Курить, убивать и трахаться. Только это и вертится в голове. Пожимаю плечами, стараясь сохранить непроницаемое лицо и сдержать усмешку. Хёкдже смотрит прямо на меня. Внутрь меня. В глаза. Пристально. И у меня появляется странное чувство, что глубина его черных зрачков меня захватила. Догадываюсь, что это отголоски будущего прихода, но, кажется, не могу двигаться. Он читает меня, как свою книгу об ангедонии, и мне вспоминается давний кошмарный сон – весь, до мельчайших подробностей. Я кладу на язык третью таблетку. Сон выжигает меня изнутри. Шум. Шум повсюду. Помехи, искажение сигналов. Шипение и треск. Я устал от кошмаров. Хватит, пожалуйста.
Хёкдже хмыкает. Я моргаю и опять затягиваюсь. Кажется, лекарство медленно начинает действовать. Сны, боль, ненужные воспоминания: все отходит на второй план. Отпускает. Смотрю на Хёкдже еще раз, и теперь вижу в его взгляде что-то дерзкое, успокаивающее. Он красивый. Как острейший нож или пистолет, который сейчас выстрелит.
Солнце приятно греет. Закрываю глаза, подставляя лицо свету, и мне неожиданно кажется, что я плыву. Сквозь текучее серебро. Медленно и умиротворенно. Открываю глаза, и это ощущение исчезает. Звук тоже меняется – с приглушенного на привычный. Какого черта? Я заказывал запрещенное обезболивающее, но что Хёкдже туда намешал? Прислушиваюсь к себе и не сразу разбираюсь в сути его вопроса.
– Какое у тебя оружие?
Он знает, что я стрелок. К черту, я знаю, что он – химик. По статистике стрелки живут дольше химиков как минимум потому, что могут вкрутить врагу пулю в лоб.
– М25.
– Мм, – тянет Хёкдже. – Большой ствол.
Это звучит слишком двусмысленно. Или мне просто хочется, чтобы звучало двусмысленно. На Хёкдже черные джинсы с огромными дырками, и я замечаю, что не могу перестать пялиться на его колени.

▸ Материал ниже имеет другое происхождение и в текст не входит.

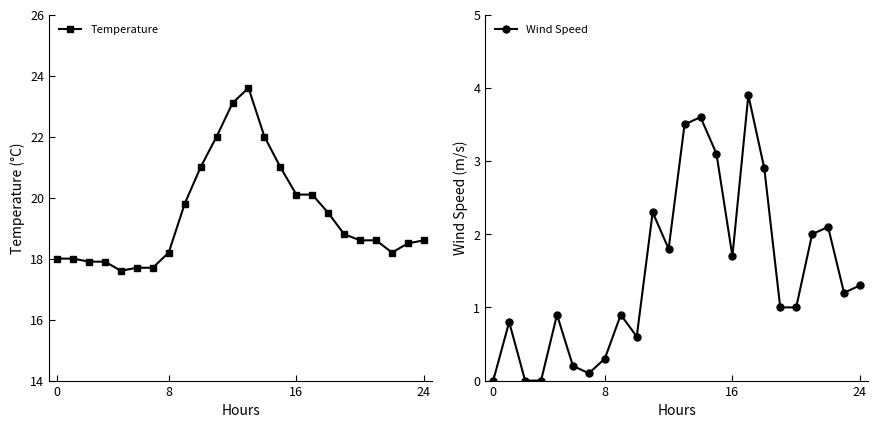

True or false: Wind Speed has a value of 2.3 at 16.

False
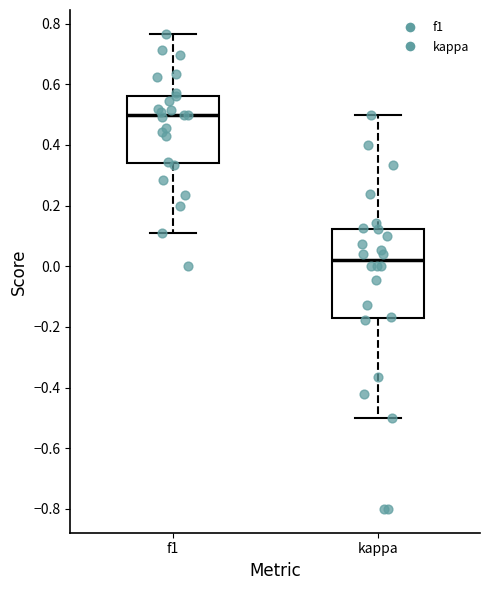

Which box's median line is the highest?

f1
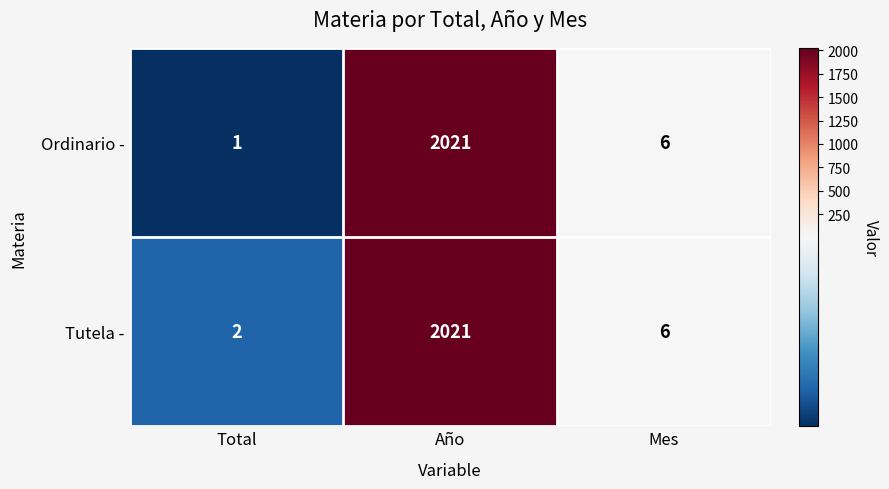

Between Total and Mes, which series saw the biggest shift?

Ordinario -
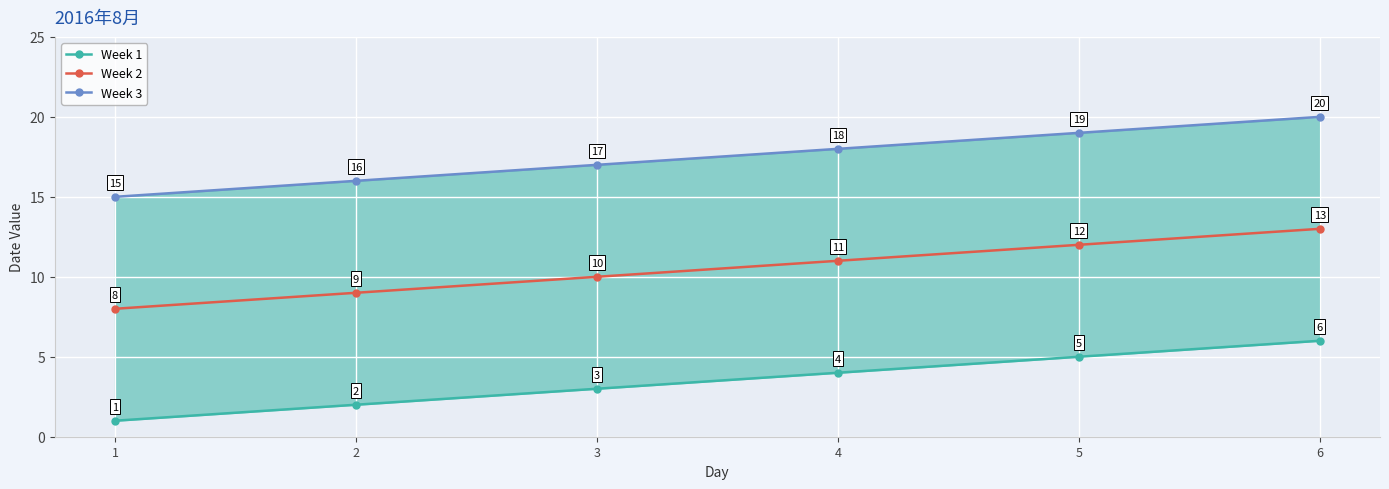

What is the total value across all series at 5?

36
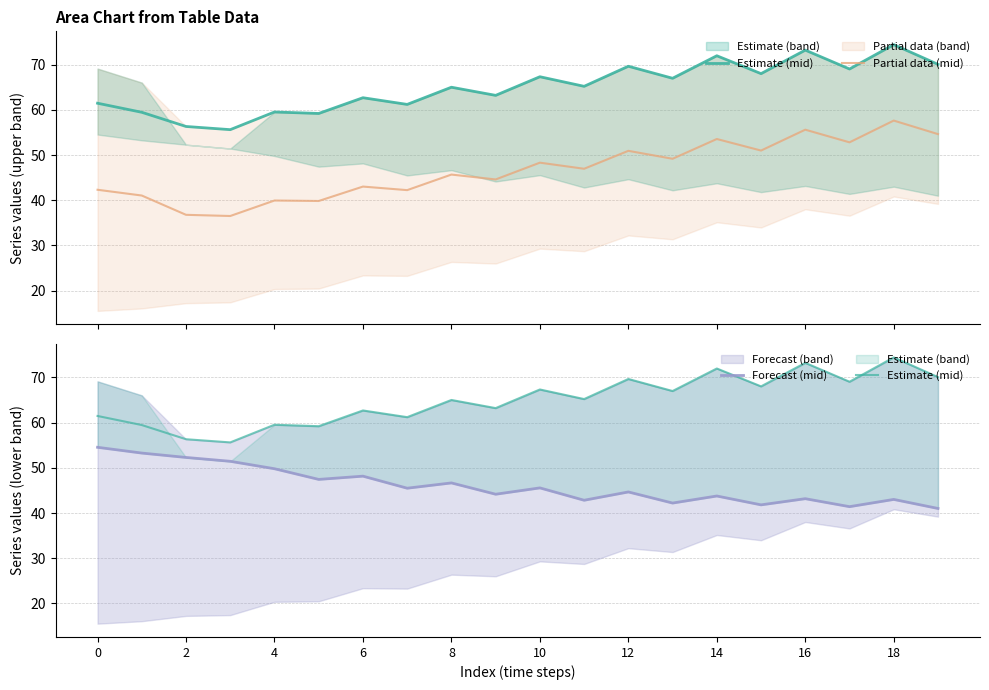

Does the chart display data point markers on the line(s)?

No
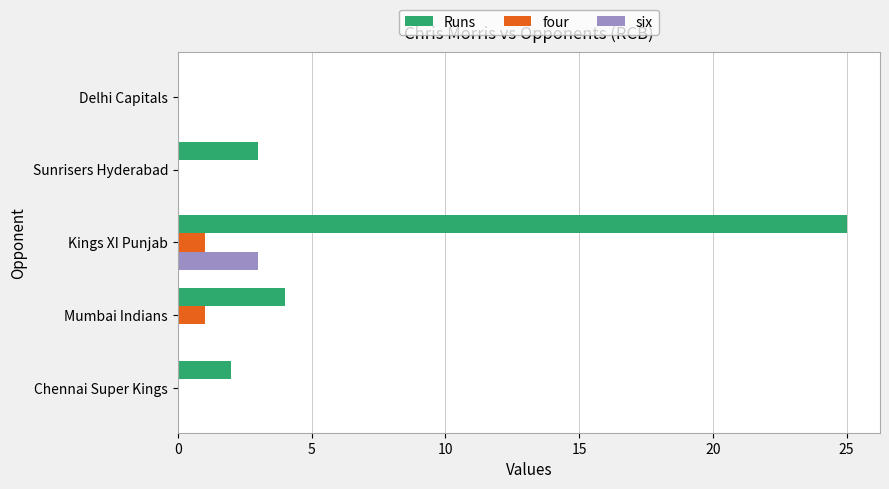

Between Chennai Super Kings and Kings XI Punjab, which series saw the biggest shift?

Runs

– Я познакомлю тебя с неплохим заказчиком. То есть, как человек он, конечно, дерьмо, но платит много.
Хёкдже стаскивает с шахматной доски белого короля. У него пальцы мошенника – тонкие, быстрые, гибкие. Или это пальцы трепетного любовника. Хёкдже раскручивает шахматную фигурку и кладет на язык четыре цветных таблетки. Не знаю почему, но чувствую, как усиливается моё возбуждение. Дышать становится все тяжелее.
– К тому же, я окажусь у тебя в долгу, если ты уберешь и его, когда все закончится.
Я догадываюсь, что не смогу отказать. Не захочу этого. Мне все равно, кого убивать. Почти все равно. Главное – курить, убивать и трахаться.
Хёкдже подцепляет пальцами край доски, наклоняет и переворачивает ее, заставляя шахматные фигурки рассыпаться по ступеньке лестницы, а затем собирает их, чтобы поместить внутрь. Он протягивает мне закрытую коробку с шахматами и с неожиданной нежностью прикасается к моему лицу.
– Мы теряем себя, – говорит Хёкдже с легкой улыбкой.
– Теряем все связи и воспоминания, все мгновения жизни одно за другим.
Думаю, он объясняет мне принцип действия своего лекарства, и меня это вполне устраивает. Пятнадцать минут прошло. Боли нет. Одновременно с Хёкдже я поднимаюсь со ступеньки лестницы и иду вслед за ним, думая о том, как сниму с него тесные джинсы.
Шахматная доска у меня в руках, но белый король так и остается у Хёкдже в пальцах.